**Problem details**
Your task is to repeat exactly the lines below between the line holding "- 凱基-信義: 302 張，占比 69.7%" and the line holding "## Woodbridge, Suffolk", inclusive, and only those.

**Exercise materials**
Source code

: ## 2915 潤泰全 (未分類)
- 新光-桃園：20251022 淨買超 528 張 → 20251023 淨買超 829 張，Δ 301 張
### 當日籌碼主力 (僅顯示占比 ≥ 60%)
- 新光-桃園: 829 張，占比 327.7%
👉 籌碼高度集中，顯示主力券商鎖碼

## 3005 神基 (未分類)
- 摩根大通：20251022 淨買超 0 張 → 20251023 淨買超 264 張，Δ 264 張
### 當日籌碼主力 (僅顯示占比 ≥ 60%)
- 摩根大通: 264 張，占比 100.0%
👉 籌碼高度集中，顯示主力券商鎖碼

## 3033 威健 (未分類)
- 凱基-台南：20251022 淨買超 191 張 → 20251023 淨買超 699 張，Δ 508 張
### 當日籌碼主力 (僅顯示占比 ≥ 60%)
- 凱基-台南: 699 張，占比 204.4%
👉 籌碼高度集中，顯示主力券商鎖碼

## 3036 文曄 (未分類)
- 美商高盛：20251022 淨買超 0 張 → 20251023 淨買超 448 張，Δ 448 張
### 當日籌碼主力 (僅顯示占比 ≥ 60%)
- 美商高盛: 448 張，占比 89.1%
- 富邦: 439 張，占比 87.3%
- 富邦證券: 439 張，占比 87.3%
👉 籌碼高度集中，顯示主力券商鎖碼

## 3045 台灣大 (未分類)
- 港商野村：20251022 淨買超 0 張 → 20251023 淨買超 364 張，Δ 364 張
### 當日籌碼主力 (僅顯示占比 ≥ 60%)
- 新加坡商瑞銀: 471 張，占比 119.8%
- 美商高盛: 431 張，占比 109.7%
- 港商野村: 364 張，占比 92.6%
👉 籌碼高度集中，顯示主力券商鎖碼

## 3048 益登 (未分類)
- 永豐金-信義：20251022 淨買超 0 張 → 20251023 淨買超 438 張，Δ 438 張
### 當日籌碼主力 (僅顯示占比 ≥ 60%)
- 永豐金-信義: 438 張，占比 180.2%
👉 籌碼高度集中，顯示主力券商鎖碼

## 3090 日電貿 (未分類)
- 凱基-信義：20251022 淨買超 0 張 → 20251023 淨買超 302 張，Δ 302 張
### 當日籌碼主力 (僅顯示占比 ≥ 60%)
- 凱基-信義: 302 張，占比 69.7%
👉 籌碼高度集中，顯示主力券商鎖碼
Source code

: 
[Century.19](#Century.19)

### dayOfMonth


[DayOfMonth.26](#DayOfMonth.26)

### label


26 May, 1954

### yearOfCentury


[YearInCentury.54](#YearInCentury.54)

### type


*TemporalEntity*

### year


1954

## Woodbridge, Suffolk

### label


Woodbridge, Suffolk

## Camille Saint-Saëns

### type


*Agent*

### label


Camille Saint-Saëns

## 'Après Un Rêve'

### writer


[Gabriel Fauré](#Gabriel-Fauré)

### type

**Answer to this exercise**
- 凱基-信義: 302 張，占比 69.7%
👉 籌碼高度集中，顯示主力券商鎖碼
Source code

: 
[Century.19](#Century.19)

### dayOfMonth


[DayOfMonth.26](#DayOfMonth.26)

### label


26 May, 1954

### yearOfCentury


[YearInCentury.54](#YearInCentury.54)

### type


*TemporalEntity*

### year


1954

## Woodbridge, Suffolk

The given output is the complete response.